Each block comes with a reward of newly minted coins. Those who put in the most work have the greatest odds of finding a block and reaping the rewards.
Recommended: How Bitcoin Mining Works
Proof of Stake (PoS)
Instead of miners proving their work, in PoS, the nodes that validate transactions are called “validators,” and they prove they have staked a certain amount of coins. PoS doesn’t require energy-intensive mining. The PoS mechanism randomly chooses a validator to validate the next block.
PoS algorithms choose the next validator using several methods. In general, the more tokens staked on a node, and the longer those tokens have been locked in, the greater the odds that node will be chosen to validate the next block.
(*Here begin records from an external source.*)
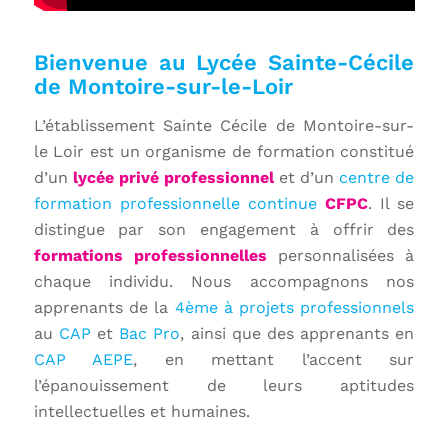
Bienvenue au Lycée Sainte-Cécile
de Montoire-sur-le-Loir
L’établissement Sainte Cécile de Montoire-sur-
le Loir est un organisme de formation constitué
d’un
lycée privé professionnel
et d’un
centre de
formation professionnelle continue
CFPC
. Il se
distingue par son engagement à offrir des
formations professionnelles
personnalisées à
chaque individu. Nous accompagnons nos
apprenants de la
4ème à projets professionnels
au
CAP
et
Bac Pro
, ainsi que des apprenants en
CAP AEPE
, en mettant l’accent sur
l’épanouissement de leurs aptitudes
intellectuelles et humaines.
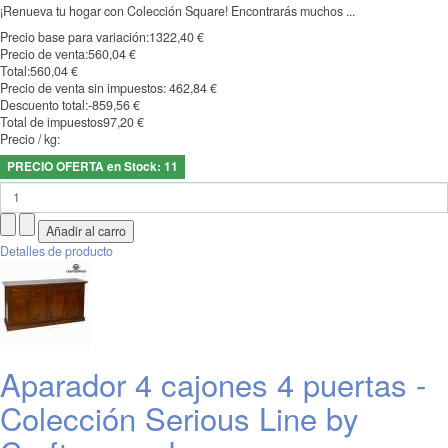
¡Renueva tu hogar con Colección Square! Encontrarás muchos ...
Precio base para variación:
1322,40 €
Precio de venta:
560,04 €
Total:
560,04 €
Precio de venta sin impuestos:
462,84 €
Descuento total:
-859,56 €
Total de impuestos
97,20 €
Precio / kg:
PRECIO OFERTA en Stock: 11
Detalles de producto
Aparador 4 cajones 4 puertas -
Colección Serious Line by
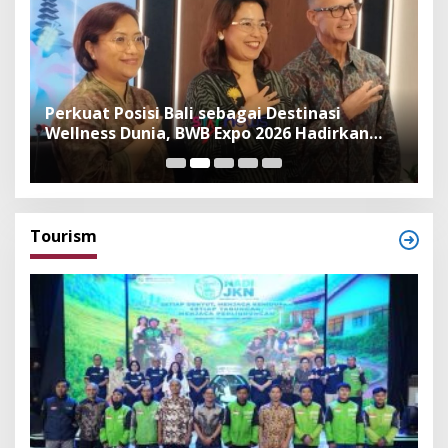
n
Perkuat Posisi Bali sebagai Destinasi
F
Wellness Dunia, BWB Expo 2026 Hadirkan
I
Exhibitor Nasional dan Global
K
Tourism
The process is somewhat like a lottery, if you imagine the tokens staked are like lottery tickets.
How Delegated Proof of Stake Works
With DPoS, users vote for delegates or “witnesses” in a process that resembles representative democratic governments.
These delegates then receive the next block rewards (which are also distributed to those who staked tokens on the network in proportion to the amount of tokens staked) and have the power to make decisions impacting the network’s development.
Criticisms of Proof-of-Stake
Critics argue that PoS leads to centralization and favors the wealthiest token holders, who have greater opportunities to become network validators. It was this criticism, in part, that led to the creation of DPoS, in an attempt to make the process more democratic.
Unfortunately, things don’t always work out in practice the way they ought to in principle. What happened to the Steemit network is a good example.
Another criticism of PoS is that the coins must be pre-mined, meaning they are all brought into existence at one time, assuming the network begins as a PoS network. This requires users to trust the creators of the project, hoping that they didn’t hoard tokens themselves or engage in some other kind of corruption. By comparison, PoW networks don’t have this issue because new coins must be mined.
Some people believe that a version of PoS will one day be the main way that blockchains achieve consensus.
But for now, the only blockchain that has remained secure, decentralized, and trustless from its inception is Bitcoin, with its 12-year track record of success. Many PoS networks are only a few years old.
DPoS is an innovative variation of the original proof-of-stake protocol. It’s thought that delegated proof of stake creates a more democratic network than traditional PoS, which tends to favor the wealthiest token holders.
Proof of work isn’t perfect, but so far, any attempts to improve upon PoW have proven to be vulnerable to centralization. Perhaps future variations of proof of stake will be more resilient.